Hasta el sexenio pasado se había especulado que Puebla formaba parte de las rutas del Cártel de Sinaloa –que comanda el “Chapo Guzmán”–, pero en los últimos años la banda rival, la del Golfo, ha demostrado un mayor dinamismo para expandirse en diferentes regiones del país y sobre todo, para intentar conquistar el poder político como una vía de protección.

En el caso de Rubén Gil quedan muchas preguntas que contestar. Una de ellas es que se rumora que un personaje que tiene un apodo parecido al nombre de un tipo de arma de fuego, habría sido alguien cercano al Cártel del Golfo y que acabó con problemas con los sicarios de esa agrupación, por lo que se vino a refugiar a Izúcar de Matamoros. Que se le llegó a ver en actos de campaña de Rubén Gil, sin que se sepa cuál fue el alcance de esa relación. Si fue algo casual o surgió una estrecha colaboración.

De resultar ciertas las acusaciones contra Gil en una corte de Nueva York es necesario aclarar ¿Si el empresario del transporte solamente realizaba actividades delictivas en Estados Unidos o si ya había ampliado su radio de acción a la región de Izúcar de Matamoros?, la cual es una plaza muy atractiva por ser un paso importante de muchas mercancías ilícitas y estar cerca de estados, en cuyas serranías, se despliega una importante producción de estupefacientes.

Si resultara cierto que Gil pretendía llevar a Izúcar de Matamoros sus actividades ilícitas, es fundamental investigar: ¿Con qué organización criminal estaba asociado? Pues una ley del mercado del narcotráfico es que nadie puede dedicarse a esa actividad de manera autónoma si no cuenta con el soporte logístico, de grupos de vigilancia y de contactos con las cadenas productivas de drogas.

Se sabe que los abogados defensores de Rubén Gil tienen confianza de que obtendrá su libertad en mayo por no existir, hasta ahora, en su contra una acusación fuerte que realmente lo vincule a las mafias del narco en Estados Unidos. Si obtiene su liberación lo justo es que no se le siga señalando como delincuente, pero eso no significa que las autoridades deben dejar de investigar lo ocurrido con este personaje.

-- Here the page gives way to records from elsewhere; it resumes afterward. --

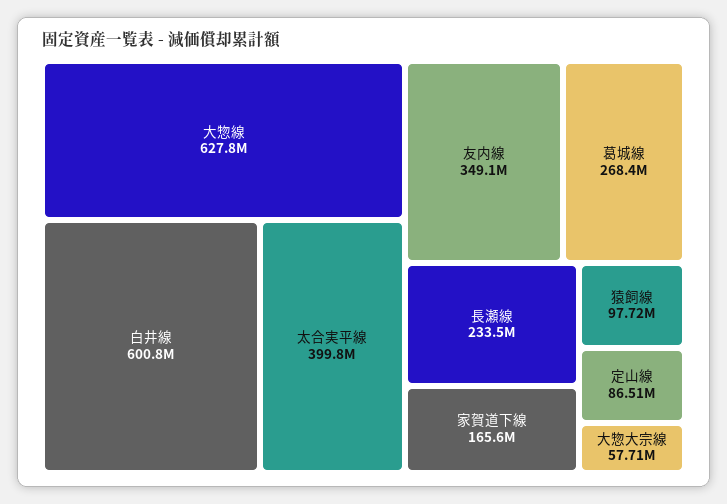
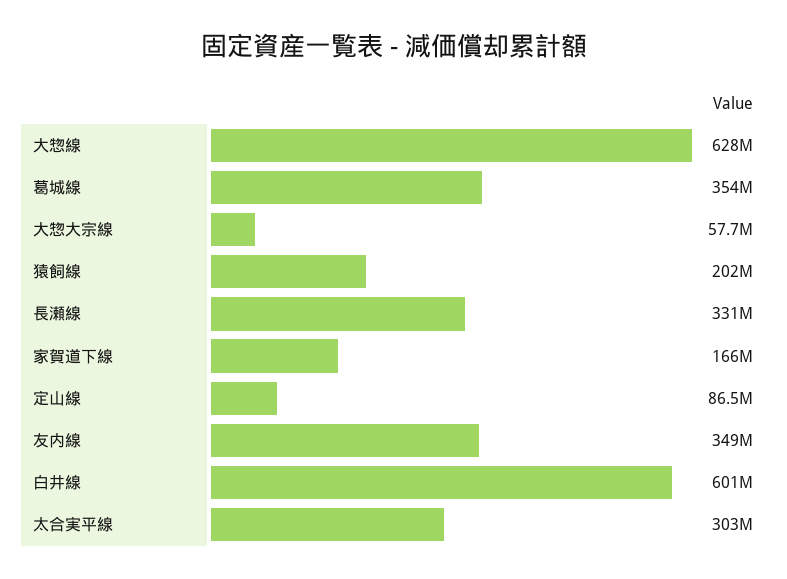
  {
    "大惣線": 627800000,
    "白井線": 600800000,
-   "太合実平線": 399800000,
+   "太合実平線": 303000000,
    "友内線": 349100000,
-   "葛城線": 268400000,
+   "葛城線": 354000000,
-   "長瀬線": 233500000,
+   "長瀬線": 331000000,
    "家賀道下線": 165600000,
-   "猿飼線": 97720000,
+   "猿飼線": 202000000,
    "定山線": 86510000,
    "大惣大宗線": 57710000
  }

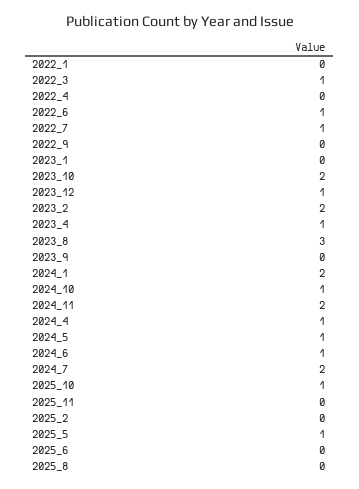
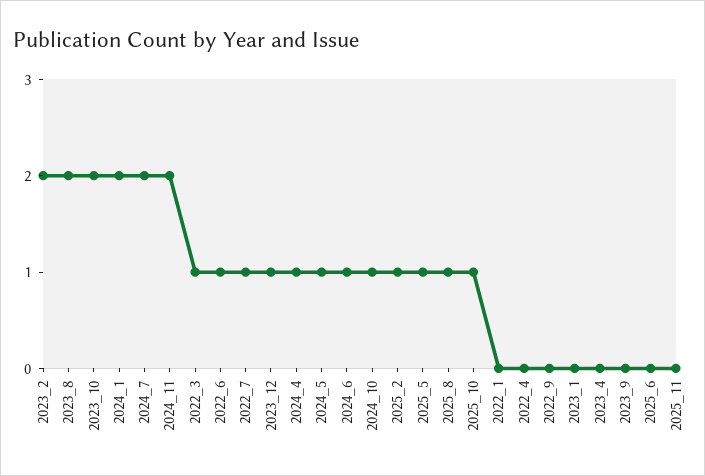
  {
    "2022_1": 0,
    "2022_3": 1,
    "2022_4": 0,
    "2022_6": 1,
    "2022_7": 1,
    "2022_9": 0,
    "2023_1": 0,
    "2023_10": 2,
    "2023_12": 1,
    "2023_2": 2,
-   "2023_4": 1,
+   "2023_4": 0,
-   "2023_8": 3,
+   "2023_8": 2,
    "2023_9": 0,
    "2024_1": 2,
    "2024_10": 1,
    "2024_11": 2,
    "2024_4": 1,
    "2024_5": 1,
    "2024_6": 1,
    "2024_7": 2,
    "2025_10": 1,
    "2025_11": 0,
-   "2025_2": 0,
+   "2025_2": 1,
    "2025_5": 1,
    "2025_6": 0,
-   "2025_8": 0
+   "2025_8": 1
  }

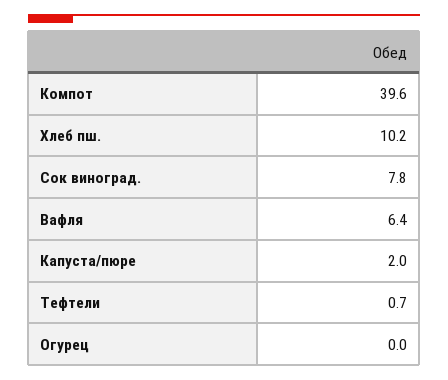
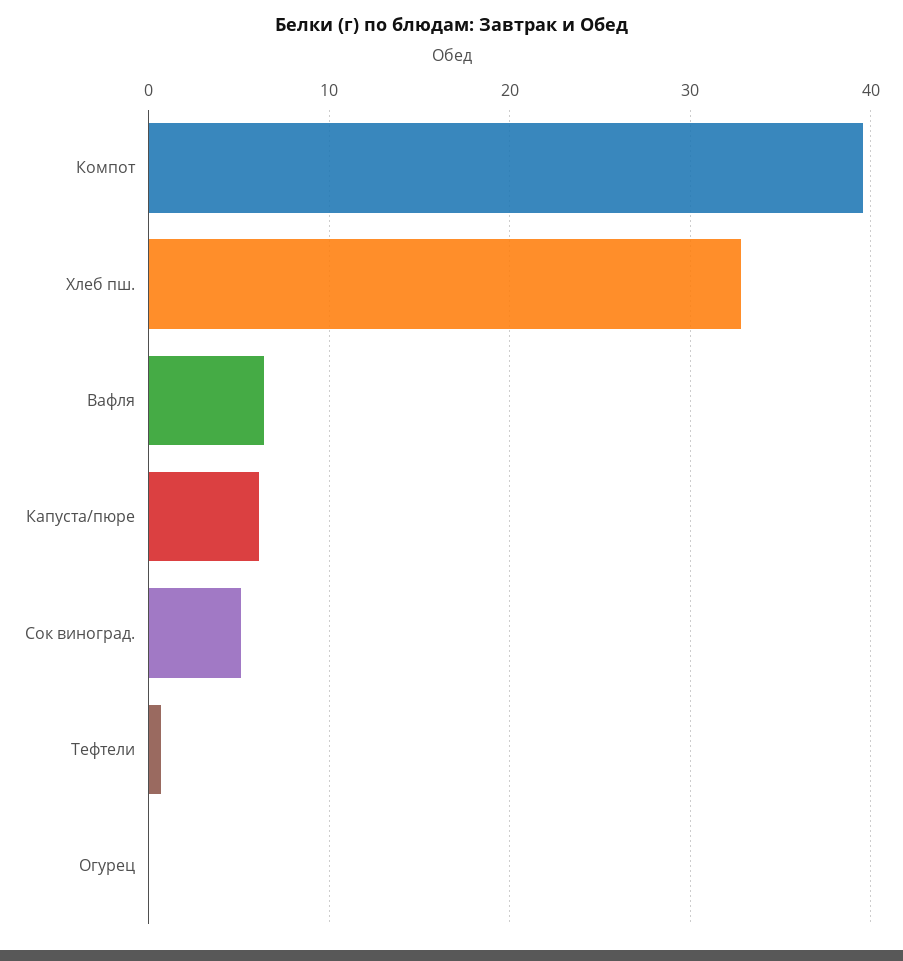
  {
    "Компот": 39.6,
-   "Хлеб пш.": 10.2,
+   "Хлеб пш.": 33,
-   "Сок виноград.": 7.8,
+   "Сок виноград.": 5,
    "Вафля": 6.4,
-   "Капуста/пюре": 2,
+   "Капуста/пюре": 6,
    "Тефтели": 0.7,
    "Огурец": 0
  }

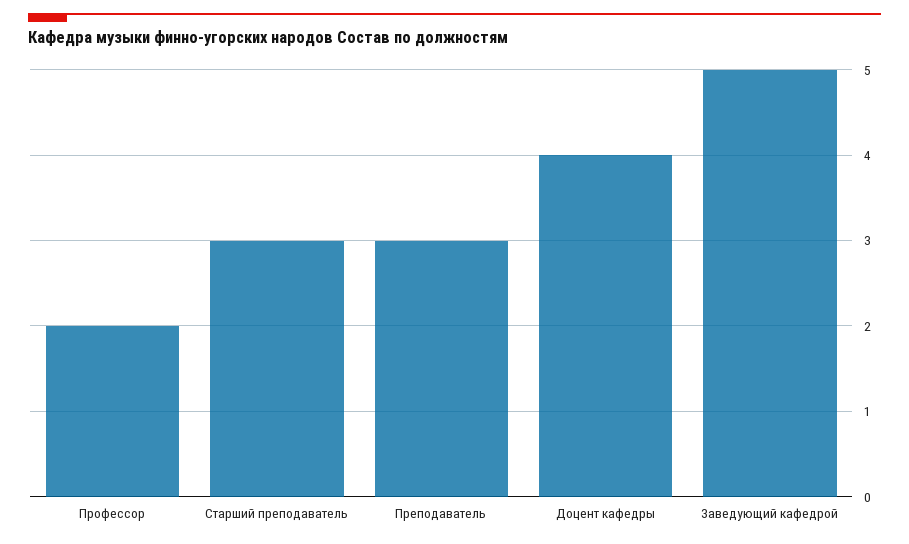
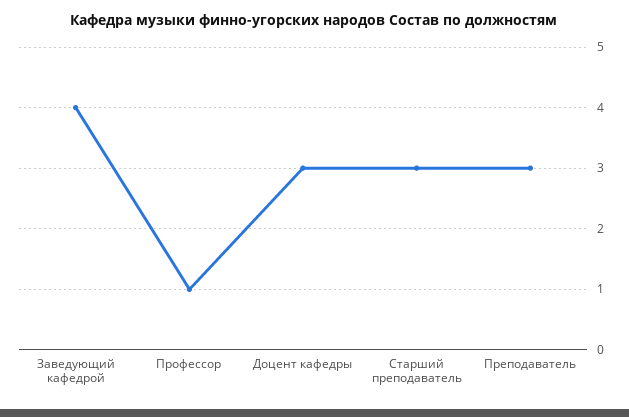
  {
-   "Профессор": 2,
+   "Профессор": 1,
    "Старший преподаватель": 3,
    "Преподаватель": 3,
-   "Доцент кафедры": 4,
+   "Доцент кафедры": 3,
-   "Заведующий кафедрой": 5
+   "Заведующий кафедрой": 4
  }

Una línea que se debe seguir es indagar es por qué Gil controlaba los movimientos de las corporaciones policIacas de Izúcar, que incluía a los agentes municipales, estatales y federales.

En los últimos días han ocurrido una serie de suceso violentos en los que se dice que participan Los Zetas, que van desde el enfrentamiento que hubo de esos supuestos delincuentes con agentes de la Policía Judicial de Puebla hasta el millonario asalto a un camión de valores, algunos hechos ocurridos en Tehuacán y ahora presuntas amenazas en Izúcar de Matamoros.

Eso obliga a las autoridades estatales emprendan una investigación de fondo que aclare si realmente Puebla está siendo invadido por los cárteles de la droga o si son actos de paranoia asociar hechos delictivos con los Zetas.

Pero esa labor tiene que ser en seria, ya que en el discurso siempre se dice que a Puebla se le “blinda contra la delincuencia”, pero esos anuncios en el fondo se sabe que falsas promesas.

Una muestra es la Policía Metropolitana que empezó a funcionar sin la debida capacitación de sus agentes, sin armas y equipo, con la confusión de quién se va a hacer cargo de ese cuerpo. Lo alarmante, es que esa corporación se supone que va a atender problemas de narcotráfico.

Con ese antecedente no queda más que decir, si realmente Los Zetas ya están en Puebla, que Dios nos agarre confesados.